Настала очередь Шошанны притвориться смиренной.
– Не надо увеличивать количество земли… Правда, я обещала папе отдать одну пятую земли Фебе или выплатить ее стоимость в твердой валюте, как ее приданое… но это при условии, что у меня остались деньги. Скиннеры лишили нас урожая и большей части домашнего скота.
– А какая у тебя площадь?
– Меньше чем двадцать пять тысяч акров, – улыбаясь, ответила Шошанна. Чарли вскочил и сел в кровати, сморщившись, а затем выругавшись от боли, пронзившей его плечо и руку. Она добавила поспешно: – На самом деле, наверно, только около двадцати двух тысяч. Но в Райленде красивый большой дом, возможно, не такой красивый, как Грейс-Холл, но такой же большой… есть комната для детей… и для внуков тоже, – добавила она. – Что-нибудь не так, Чарли? – спросила она невинно, широко раскрыв глаза.

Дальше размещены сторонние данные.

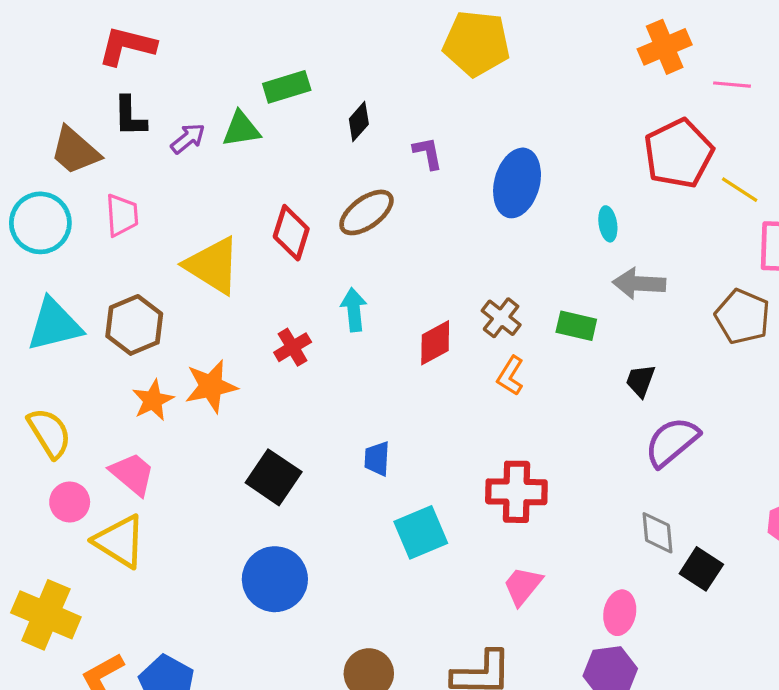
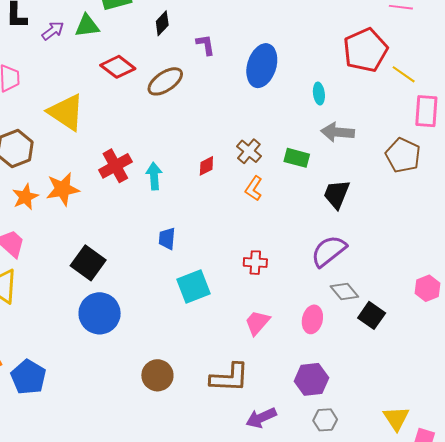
red diamond: (291, 233) -> (118, 67), moved, turned -72
cyan arrow: (354, 310) -> (154, 176), moved
red diamond: (435, 343) -> (206, 166), size x0.7
red cross: (293, 347) -> (115, 166), size x1.4
black trapezoid: (641, 381) -> (337, 194), size x1.4
purple semicircle: (672, 442) -> (329, 251), moved
black square: (274, 477) -> (88, 263), moved
red cross: (516, 492) -> (255, 263), size x0.6
gray diamond: (658, 533) -> (344, 291), turned -36
pink ellipse: (620, 613) -> (312, 319), moved

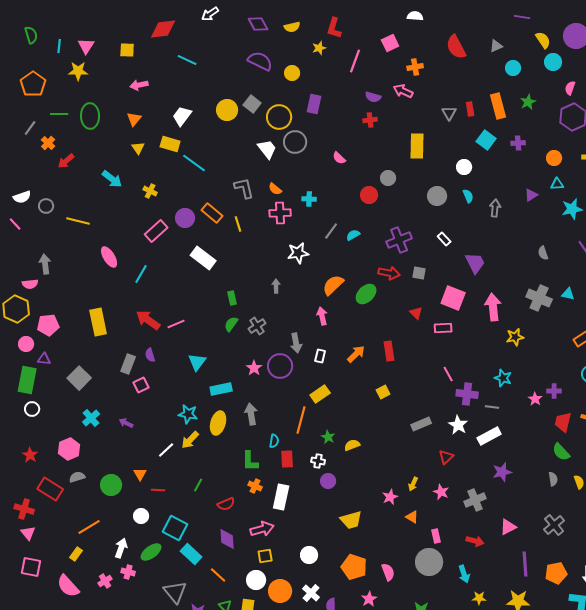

– Дай подумать… все здесь были уверены, что Лайза приютила двух попавших в буран маленьких бедных сироток, не имеющих средств к существованию.
– Лайза знает правду, и действительно все так и было, – Шошанна притворилась обиженной. – Приютила двух маленьких попавших в буран сироток… но имеющих средства к существованию.

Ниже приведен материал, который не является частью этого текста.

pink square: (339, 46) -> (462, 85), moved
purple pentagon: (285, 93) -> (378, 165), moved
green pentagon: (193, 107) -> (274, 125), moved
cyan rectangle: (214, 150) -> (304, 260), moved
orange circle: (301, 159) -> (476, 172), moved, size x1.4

– Значит, моя роль такова, – задумался Чарли, – убийца дракона, покоритель наследницы.
– Была бы рада, если бы дракон был убит, но я не более принцесса, чем ты принц. Не от меня зависит, что оказалась наследницей, как и от тебя не зависит то, что в один прекрасный день получишь деньги. Хочу, чтобы ты стал моим мужем и любил бы меня до конца моей жизни, и сама стану любить тебя так, как не любили ни одного мужчину. Все остальное придет само собой, Чарли, – дети, неприятности; хорошие времена и плохие; счастье и печаль.
Она стала на колени и положила голову на его здоровое плечо.
– А из нашей любви мы будем черпать силу, чтобы вынести все беды, которые встретятся нам, и испытать радость разделенного счастья.